Parallelism is only about performance, that's it. If you need something to go faster, parallelism is an option.

Looking into the future, parallelism is one of the only remaining techniques for scaling classical computing. Processors have stopped getting faster. Instead, they're getting fatter (more cores).

shwestrick · on May 25, 2023

It's a doctoral degree with a heavy emphasis on pedagogy and teaching. From https://www.cmu.edu/math/grad/phd/index.html:

> The Doctor of Arts degree shares all requirements and standards with the Ph.D., except with regard to the thesis. The D.A. thesis is not expected to display the sort of original research required for a Ph.D. thesis, but rather to demonstrate an ability to organize, understand, and present mathematical ideas in a scholarly way, usually with sufficient innovation and worth to produce a publishable work. Whenever practical, the department provides D.A. candidates with the opportunity to use materials developed to teach a course. While a typical Ph.D. recipient will seek a position that has a substantial research component, the D.A. recipient will usually seek a position where research is not central.

shwestrick · on April 8, 2023

More and more people nowadays are programming at high levels of abstraction. If you're designing the frontend of a website, or making a mobile game, or developing a stock trading algorithm, or whatever else, then you probably don't want to constantly worry about details of memory management...

On top of this, GC is necessary for some algorithms. Any data structure with partial sharing (e.g. binary search tree with versioning via path-copying) needs GC to be space-efficient. You could either rely on a built-in GC, or write your own. If you write your own, I think you'll find that it is tedious and error-prone due to memory safety issues.

pjmlp · on April 9, 2023

We could already be doing that during the 1980's had it not been for UNIX getting out of Bell Labs with source tapes, and bad management decisions.

https://interlisp.org/

http://toastytech.com/guis/cedar.html

"Eric Bier Demonstrates Cedar"

https://www.youtube.com/watch?v=z_dt7NG38V4&t=2s

"Making Smalltalk"

https://www.youtube.com/watch?v=PaOMiNku1_M

http://www.edm2.com/index.php/VisualAge_Smalltalk

Also there is to note that most BASIC implementations had support for automatic memory management, at least for strings and arrays, the structured compiled dialects even better.
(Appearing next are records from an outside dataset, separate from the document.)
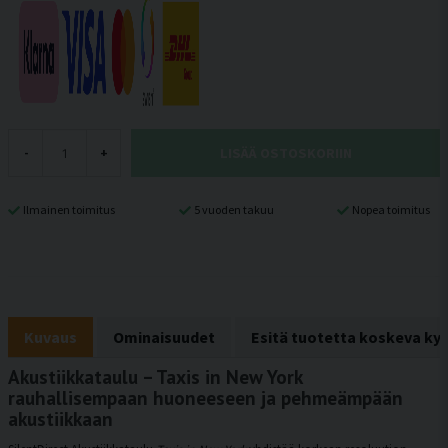
LISÄÄ OSTOSKORIIN
-
+
Ilmainen toimitus
5 vuoden takuu
Nopea toimitus
Kuvaus
Ominaisuudet
Esitä tuotetta koskeva ky
Akustiikkataulu – Taxis in New York
rauhallisempaan huoneeseen ja pehmeämpään
akustiikkaan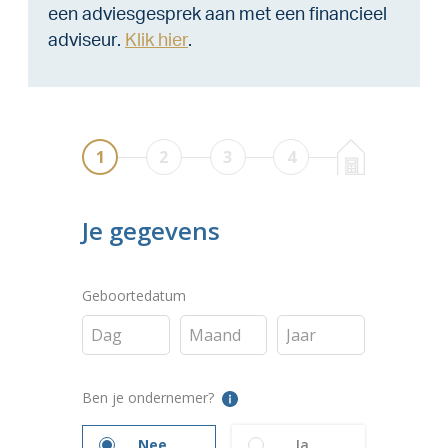
een adviesgesprek aan met een financieel
adviseur.
Klik hier
.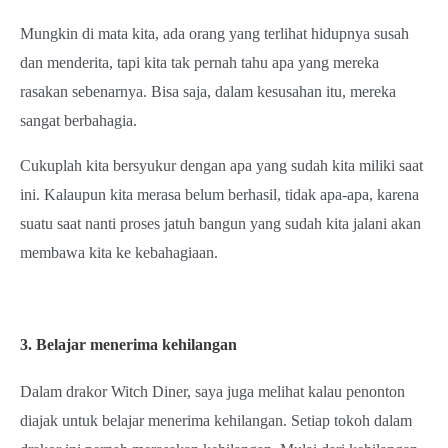
Mungkin di mata kita, ada orang yang terlihat hidupnya susah
dan menderita, tapi kita tak pernah tahu apa yang mereka
rasakan sebenarnya. Bisa saja, dalam kesusahan itu, mereka
sangat berbahagia.
Cukuplah kita bersyukur dengan apa yang sudah kita miliki saat
ini. Kalaupun kita merasa belum berhasil, tidak apa-apa, karena
suatu saat nanti proses jatuh bangun yang sudah kita jalani akan
membawa kita ke kebahagiaan.
3. Belajar menerima kehilangan
Dalam drakor Witch Diner, saya juga melihat kalau penonton
diajak untuk belajar menerima kehilangan. Setiap tokoh dalam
Also database programming with languages like Clipper and FoxPro.

And even if we stay in the UNIX world, that is exactly using stuff like Perl also allowed for, C like programming without the headaches of manual memory management.

Or the brief fad of 4GL languages.

einpoklum · on April 8, 2023

> then you probably don't want to constantly worry about details of memory management...

Oh, you actually don't have to, that's the whole point... in the past, you (effectively) had a choice between careful manual management of memory and garbage collection with its overheads. These days, you can use constructs which take care of that management for you, with very little or no overhead, which don't involve garbage.

It's true that sometimes GC is algorithmically necessary; but then the high-level-of-abstraction argument is irrelevant. And in those cases, a GC library does indeed come in useful. You don't need to write your own, others have likely done it already.